Child of Privilege Excerpt

Chapter 9

After spending an interminably long day cramped inside that bus and enduring the cold stare of the frustrated pickup artist across the aisle, an early evening rest stop at Putnamville—population: 264—was a welcome respite to a tired Dana Van Werner.
A slight distance from the interstate highway, Putnamville was little more than the intersection of two rural roads; a blip on the landscape unworthy of even a reduced speed limit at the crossroads upon which it rested in sleepy repose.
At one end of town—one side of the highway—was the ubiquitous gas-station-cum-grocery-store-cum-antique-store-cum-souvenir-stand, a silent monument to Putnamville's optimism of someday blossoming into a major tourist mecca.
It boasted of unleaded and high-test gasoline pumps and the reassurance of a mechanic on duty from 8 until 5 ... weekdays only.
At the other end of town—the other side of the highway—squatted the Crossroads Rest Motel, a long, one-story building with five units, two of which appeared to be occupied by the owners of a battered red pickup and a semi-trailer truck resting outside the doors of rooms 1 and 2 respectively.
Beyond a small stand of scrawny, dead trees was a mammoth, barn-like structure surrounded by a sprawling gravel parking lot.  The building itself was set back a considerable distance from the intersection.  It appeared to float on the ocean of white gravel, rising from the stony surface like some faded rural ark despairingly in need of new paint.  A rickety, peeling white billboard facing the highway shouted its message starkly in towering red letters to anyone who cared to read it: "WELCOME TO RED'S".
Beyond Red's, beyond the intersection, was nothing: mile after mile of cornfields, barns, silos, quaint farmsteads, and the sun serenely sweeping low into the horizon, dressing the rural whistle stop in golden light, warmth, and lengthening shadows.

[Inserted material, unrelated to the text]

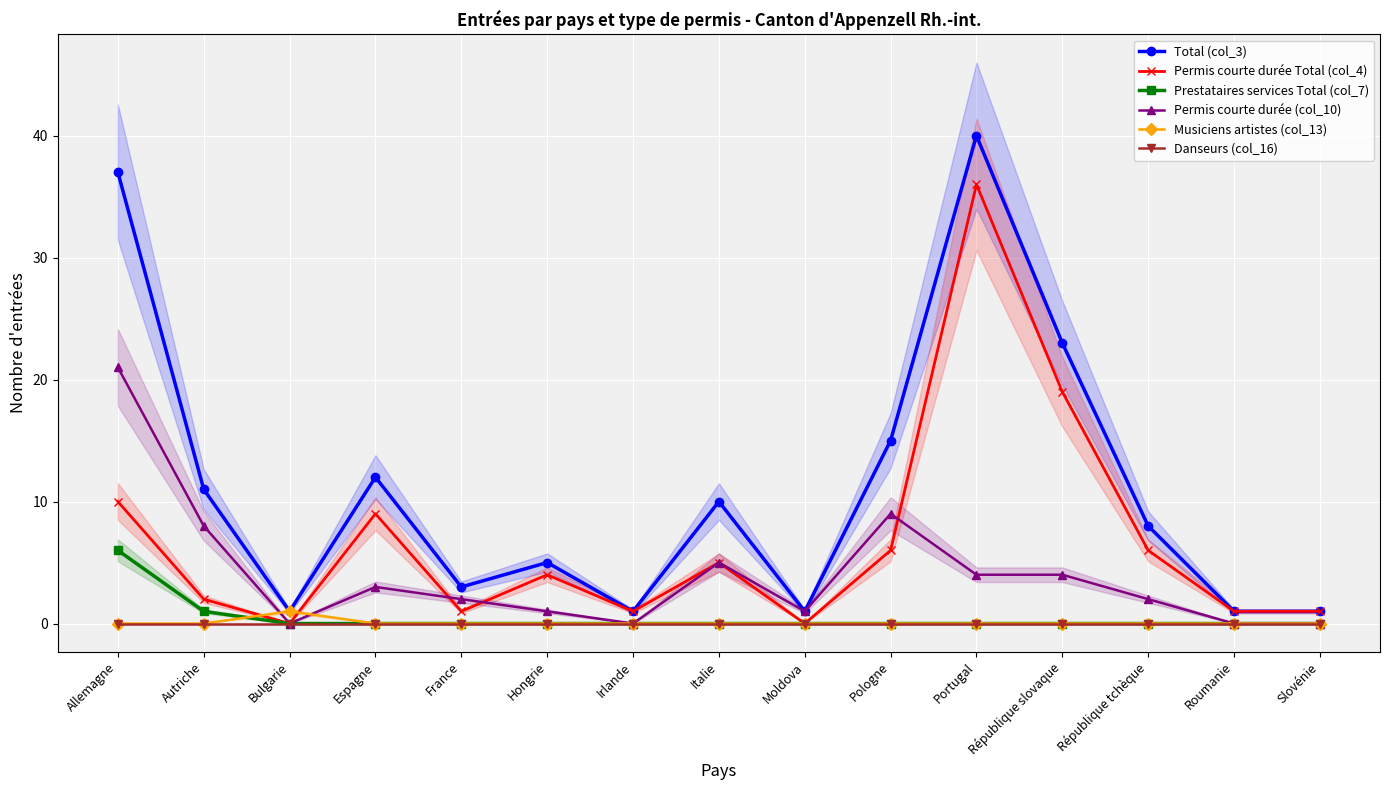

What is the value of the Permis courte durée Total (col_4) point at the 1st from the left?

10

Dana and the other passengers browsed disinterestedly around the cluttered store, pausing occasionally to closely inspect an antique or to purchase coffee, soft drinks, fruit juice, cookies, chips, or a magazine for the continuing journey west.  Every time she looked up, she noticed the sleazeball from the bus lingering nearby, closely eyeing her, never allowing her out of his sight or more than a few yards away.
With darkness rapidly settling in, Dana considered checking in at the motel in hopes of ditching Sleazeball and boarding another bus to somewhere else in a day or two.
In another time, she would've casually fished one of her many charge cards from her purse or used her ATM card and taken the room without a second thought.  But hers was a collection of now worthless plastic.  Her father had closed the accounts long ago.
With $262.18 in her purse, the debutante had to consider her expenditures carefully.
She wandered through the remaining aisles, past the cash register, and out the front door into the waning warmth of the sunset.  She quickly turned and looked back to see if her shadow was following her.
What caught her attention instead was a poster sloppily taped to the store’s front window:
TONIGHT!
AMATEUR NIGHT AT RED'S
LIVE ENTERTAINMENT
WIN $150 IN OUR WET T-SHIRT CONTEST
LADIES ADMITTED FREE!
For the first time in her life, Dana was completely on her own, cut off from the resources of the vast Van Werner fortune.  Unless she was prepared to return to North Briarwood and face her father's vengeance, she needed to survive by her own wits long enough to reach her destination.
What destination?
But visual prostitution?  Was that the price of survival?
Deprived of her ATM card, credit cards, checking account, and her traveler's checks, she needed money to stay free.  She needed money for motels.  She needed money for bus tickets.  She needed money for food.  She needed money to evade the creep following her.
She needed money to stay ahead of her father.
And $150 would be enough to keep her alive and free at least for a few days.
Survival was indeed a dirty business beyond the monied city limits of North Briarwood.
Dana calculated her chances of winning that contest.  She knew her 19-year-old figure wasn't bad in a bikini; and her 36C breasts had caught the eye of many male admirers back in North Briarwood.
Still notably unenthusiastic at the prospect of parading around in a dripping t-shirt and jiggling her breasts like some obscene windup doll, she shuddered at the thought becoming an evening's cheap entertainment for a dump jammed with drunken, horny rednecks.
Indeed, survival was sometimes a dirty business.
So, a reluctant Dana Van Werner began the long hike across that enormous parking lot and toward the musty old barn world-renowned as "Red's".